Copy out every line of the items below, from the line containing "order: Lepidoptera" down to the line containing "scientific name: Dietes iridioides", with both of those lines included and nothing altered.

★ ★ ★

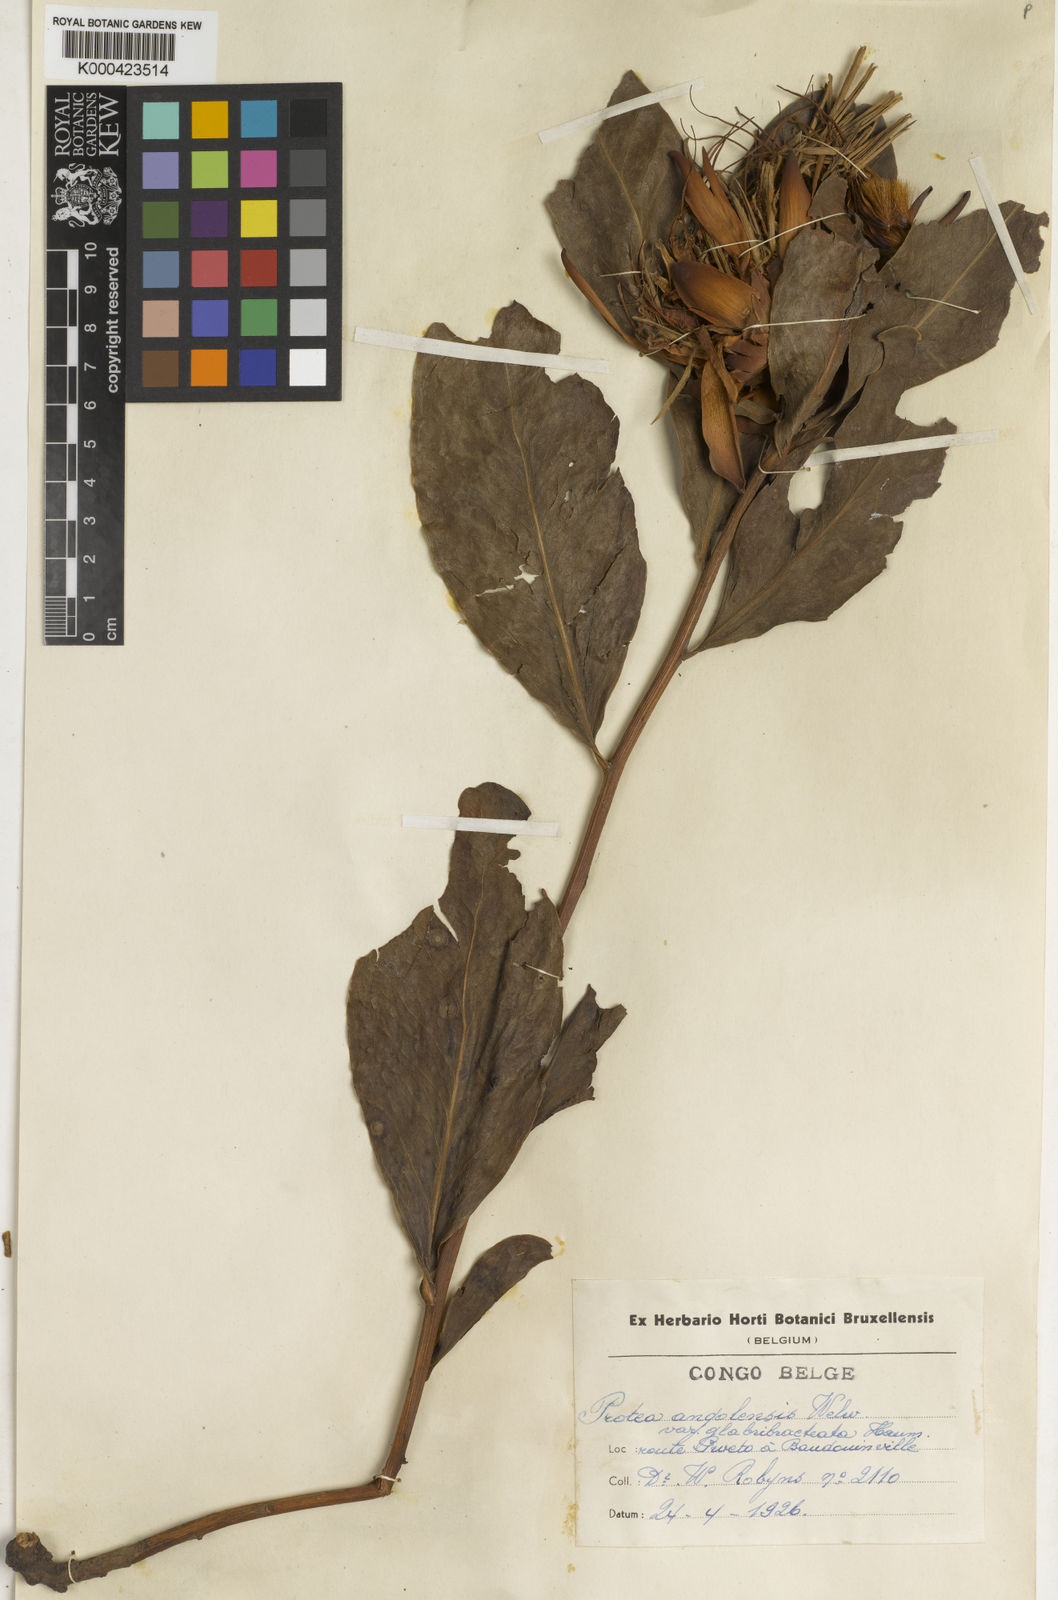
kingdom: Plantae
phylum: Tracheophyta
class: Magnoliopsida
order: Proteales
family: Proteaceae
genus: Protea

★ ★ ★

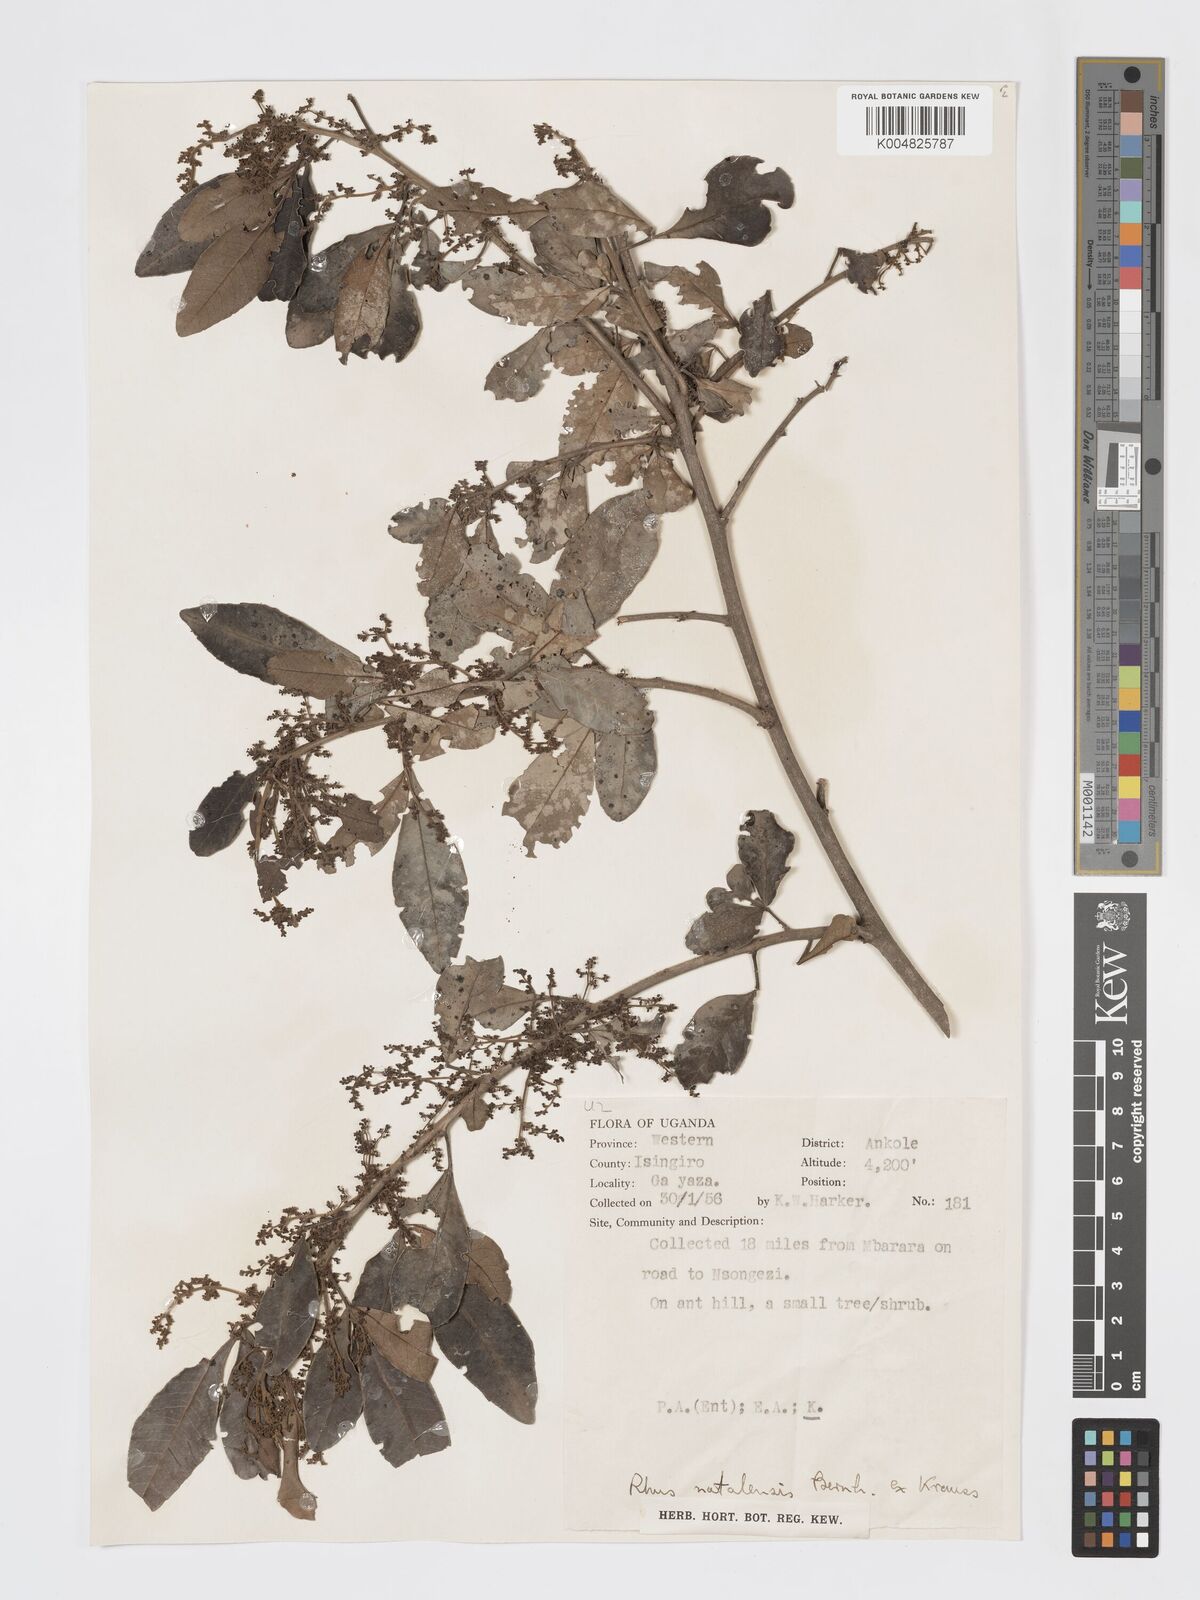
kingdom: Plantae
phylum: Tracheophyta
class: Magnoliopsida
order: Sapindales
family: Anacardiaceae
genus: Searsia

★ ★ ★

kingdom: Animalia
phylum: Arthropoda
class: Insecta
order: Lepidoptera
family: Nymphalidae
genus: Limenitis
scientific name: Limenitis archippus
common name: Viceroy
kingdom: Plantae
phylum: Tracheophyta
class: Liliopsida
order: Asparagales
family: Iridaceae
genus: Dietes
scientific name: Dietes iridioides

★ ★ ★

__Final result__
order: Lepidoptera
family: Nymphalidae
genus: Limenitis
scientific name: Limenitis archippus
common name: Viceroy
kingdom: Plantae
phylum: Tracheophyta
class: Liliopsida
order: Asparagales
family: Iridaceae
genus: Dietes
scientific name: Dietes iridioides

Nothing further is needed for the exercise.